Dissipation factor is a measure of electrical losses with applied ac voltage, and includes both capacitive and resistive losses. Capacitive losses generally increase with higher dielectric constant and higher frequency. Resistive losses correspond to the dc insulation resistance or volume resistivity, and do not change with the dielectric constant. Fig. 5, on page 24, shows the dissipation factor as a function of frequency for 1KA and 1HTA T-preg.
AC reliability is generally not influenced by dielectric constant or dissipation factor. If operated at extremely high voltages where there is partial discharge within the dielectric, ac voltages can degrade the dielectrics resin matrix. The voltage level at which partial discharge occurs is called the “corona inception level” (CIL). The CIL for T-pregs are generally greater than 4 kVp for 4 mil dielectrics and greater than 6 kVp for 8 mil dielectrics. Continuous recurring peak voltages should be kept well below the CIL of the T-preg layers. When using T-preg materials in very high ac voltage applications, it is recommended that partial discharge testing be performed on the actual board or substrate as a part of the design qualification.

Saved entries:
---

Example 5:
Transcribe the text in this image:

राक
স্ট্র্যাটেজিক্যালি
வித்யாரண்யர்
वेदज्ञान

[Challenge 1]
Write out everything in the T-preg dielectric text from "Dissipation factor is" down to "and 1HTA T-preg.", word for word.
[Challenge 2]
Continue the T-preg dielectric text, picking up after its final sentence.

[Expected answer 1]
Dissipation factor is a measure of electrical losses with applied ac voltage, and includes both capacitive and resistive losses. Capacitive losses generally increase with higher dielectric constant and higher frequency. Resistive losses correspond to the dc insulation resistance or volume resistivity, and do not change with the dielectric constant. Fig. 5, on page 24, shows the dissipation factor as a function of frequency for 1KA and 1HTA T-preg.

[Expected answer 2]
Since conventional thermal T-pregs are alumina filled, they require very high filler loading to achieve adequately high thermal conductivity. This can result in rigid, brittle, and abrasive dielectric layers. The addition of boron nitride to the 1HTA mixed-filler system reduces the rigidity, and the exclusive use of boron nitride (BN) in the 1KA T-preg effectively eliminates excessive rigidity. This creates a much more flexible dielectric layer that is much more immune to thermal expansion mismatch. This expansion mismatch tolerance makes the boron nitride filled materials more compatible with heavy copper, large thermal vias, and a broader range of surface mount components and materials. These advantages are best demonstrated by temperature cycle testing of finished substrate and board products. In addition, T-preg materials containing BN are easier to fabricate into etched boards and substrates. Conventional thermal dielectrics with highly filled alumina are very abrasive to the punching and cutting tools used to singulate parts and drill holes.
The T-pregs with a BN additive not only have a lower loading of ceramic, but the BN powder acts as a lubricant as a result of its soft, graphitic crystal structure. The table provides important thermal, electrical, and mechanical parameters of three types of thermal pre-preg dielectric materials discussed in this article.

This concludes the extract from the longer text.